Лицо Лжецаревича было сумрачно. Положение его было не из приятных: он терял лучшую часть войска, находясь в центре враждебной страны, перед упорно защищаемой крепостью. Русские разбиты… Что из того? Но они бились, довольно и этого. Это-то обстоятельство и послужило причиною охлаждения к нему польских соратников. Москва и царский стол могут достаться ему лишь в том случае, если русские по доброй воле признают его царем, как это сделали уже многие города, силою же здесь ничего нельзя поделать, имей он втрое большее войско.

«А счастье? – подумал Лжецаревич, поднимая голову. – Неужели и счастье мне изменит, как ляхи? Нет, я добьюсь чего хочу! Что ж делать, брошу осаду Новгорода, наберу ратников в верных мне городах. О! Мне еще не изменило счастье! Звезда моя не угасла! Да и все равно раздумывать уже поздно – дело начато, нужно докончить!»

Лжецаревич повеселел. Его подвижная натура легко поддавалась всем душевным движениям. Теперь он уже весело напевал какую-то польскую песенку.

Какой-то всадник ехал впереди него. Сначала Лжецаревич не обратил на него внимания, теперь же вглядывался. Всадник повернул голову, и самозванец чуть не вскрикнул от изумления: он узнал во всаднике своего «дорожного товарища», боярина Белого-Туренина.
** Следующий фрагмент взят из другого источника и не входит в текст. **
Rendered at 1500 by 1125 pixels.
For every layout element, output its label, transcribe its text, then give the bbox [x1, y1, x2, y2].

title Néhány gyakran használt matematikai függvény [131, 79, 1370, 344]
Димитрий поспешно подъехал к нему.

XV. Беседа на поле битвы

Самозванец не ошибся: ехавший был действительно Павел Степанович. Белый-Туренин всего за несколько дней перед этим прибыл в стан Димитрия. Ему уже несколько раз случилось увидеть «царевича», и он немало удивился, узнав в нем Григория. Сперва он сомневался, думал, не простое ли это сходство, но после убедился, что ошибки тут нет.

– Здравствуй, боярин! – сказал Лжецаревич, поравнявшись с ним.

Павел Степанович обернулся.

– Здравствуй, Григо… Здравствуй, царе… Здравствуй, путевой товарищ, – ответил он.

– Что ж, не хочешь меня царевичем назвать?

Боярин некоторое время молча смотрел на него.

– Скажи, – наконец медленно проговорил он, – ты правда царевич?

Самозванец не ожидал этого вопроса. Он ответил не сразу.

– Никому бы на это не ответил, тебе отвечу. Прямо спросил, прямой и ответ дам: нет, я – не царевич.

– Но кто же ты?

– Кто я? – промолвил Димитрий, и его лицо стало задумчивым. – Я сам этого хорошо не знаю. Я смутно помню, что малым ребенком я рос в богатстве и холе. Мне, как сквозь сон, припоминаются светлые расписные палаты, люди в богатых кафтанах…

Когда я сознал себя, я был слугою у бояр Романовых, потом у князей Черкасских, после стал иноком. Моим отцом называют Юрия-Богдана Отрепьева; сказывают, он был зарезан в Москве пьяным литвином. Точно ли это был мой отец? Может быть… Я рос сиротой и знаю лишь то, что мне говорили. Но скажи, если я – сын Юрия Отрепьева, откуда взялся у меня этот дух неспокойный, эта злоба на низкую долю? Отчего меня от младенческих дней тянуло к чему-то иному, чем та жизнь, которою я жил? Отчего, когда я закрывал глаза, мне мерещился царский дворец и себя самого я видел в царском венце, с державой и жезлом государским сидящим на престоле? Слушай! Быть может, это верно, что рожден я простым сыном боярским, но дух-то, дух в груди моей – царевича!

Говоря это, Лжецаревич волновался; на бледном лице его выступили красные пятна.

– Если тебе тяжела была твоя низкая доля, не мог разве ты иначе выбиться из нее, чем идти Русь полячить да латинить? – тихо промолвил Павел Степанович.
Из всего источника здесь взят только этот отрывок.